Ahmed Zaki Yamani, the long-serving Saudi oil minister who masterminded an OPEC embargo that plunged western economies into recession in 1973, has died at the age of 90, Saudi state TV reported on Tuesday.
Yamani became Saudi oil minister in 1962, a rare instance of someone from outside the Royal Family being promoted to such a position of influence. He would go on to drive Saudi Arabia's emergence as an oil powerhouse over a period in office spanning nearly a quarter of a century.
It was in the 1970s that he became an international figure, reviled in the West for masterminding an oil embargo after the 1973 Arab-Israeli war. The Arab members of the Organization of the Petroleum Exporting Countries (OPEC) cut off crude supplies to the United States and other industrialized nations as punishment for their support of Israel. In just a few months, the price of crude oil quadrupled from $3 a barrel to $12. Gasoline rationing was introduced in the United States, as well as a nationwide 55 mph speed limit on roads.
Looking back at the crisis, Yamani told CNN in 2010 that "the Arab oil [embargo] was meant, and I was behind it, not to hurt the economy, just to attract the international public opinion that [there] is a problem between the Palestinians and the Israelis." Yamani's stated goal at the time of the embargo was to force Israel to withdraw from occupied Palestinian territory.
But the rapid rise in oil prices was an enormous windfall for OPEC members. "Unfortunately, money is very attractive, members in OPEC, they love money and revenue. And this is why they push the price up as quickly as possible and they paid the price for what they did," Yamani said.
The former oil minister told CNN that he didn't regret the embargo. But he did have misgivings about OPEC's subsequent efforts to dictate prices.
"I regret what OPEC did. You cannot really manage the price. It was a mismanagement of price, a mismanagement of power," he added.
At that time, OPEC controlled about 80% of global output, a far cry from its diminished status today. (Based on its own forecasts for 2021, OPEC's market share has shrunk to around 30%).The US State Department's official history of the crisis says it "triggered a slew of US attempts to address the foreign policy challenges emanating from long-term dependence on foreign oil." Those efforts included boosting domestic supply, and in 2019 the United States became the world's biggest oil producer.
Urbane, elegant and fluent in English, Yamani attended Harvard Law School before being plucked from obscurity by the future King Faisal to lead the Saudi oil ministry. At the time, Saudi Arabia was a mid-ranking producer. Within a decade, it would be a behemoth. One of Yamani's enduring achievements was to increase Saudi Arabia's ownership of (and revenues from) the kingdom's crude output, which had long been dominated by the western consortium that made up Aramco.
In 1975, Yamani witnessed the assassination of his mentor, King Faisal, by a disaffected prince.

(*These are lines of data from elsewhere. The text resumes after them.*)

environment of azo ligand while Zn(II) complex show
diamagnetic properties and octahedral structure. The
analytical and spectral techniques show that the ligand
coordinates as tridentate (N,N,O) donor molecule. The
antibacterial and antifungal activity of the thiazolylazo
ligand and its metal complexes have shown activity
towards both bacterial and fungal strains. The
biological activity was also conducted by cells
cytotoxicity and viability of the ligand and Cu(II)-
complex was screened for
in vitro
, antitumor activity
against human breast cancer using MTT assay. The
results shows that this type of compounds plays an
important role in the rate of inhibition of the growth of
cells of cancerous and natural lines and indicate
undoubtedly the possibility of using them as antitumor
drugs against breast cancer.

It was a traumatic year for the young minister. On December 21, 1975, he and other OPEC oil ministers were taken hostage in Vienna by a group led by Carlos the Jackal, the most notorious international terrorist of the era. A statement from the attackers demanded a role "for the Arab people and other peoples of the third world" in dealing with oil resources.
The terrorists got the Austrian government to provide a plane to take them and several of the ministers to Algiers. Carlos planned to kill both Yamani and Iranian Oil Minister Jamshid Amuzegar but he ultimately agreed to release them after Algerian mediation.
Yamani's fall from grace stemmed from King Fahd's demand in 1986 that he secure an increase in Saudi Arabia's export quota within OPEC — and get the cartel to set a price of $18 a barrel. He was unable to deliver the King's goals and was dismissed soon afterward.
In his later years, Yamani said the price of oil had been distorted by speculation, leading to volatile swings. And it wasn't just speculation. He told CNN: "Don't forget that politics is important. Anything can happen and it can either ruin the oil business or bring it up."
While remaining involved in the world of energy, Yamani also indulged his passion for watches, poetry and preserving Islamic texts. He was a deeply religious man and the son of a celebrated religious scholar.
Yamani exploited the opportunities of Saudi Arabia's unique position as an energy producer at a time when the United States, Europe and Japan all needed vast quantities of its oil. In his CNN interview in 2010, he said oil would remain part of the energy mix despite the rise of renewable sources, but acknowledged it wouldn't go on for ever.
"The stone age came to an end not for a lack of stones, and the oil age will end, but not for a lack of oil."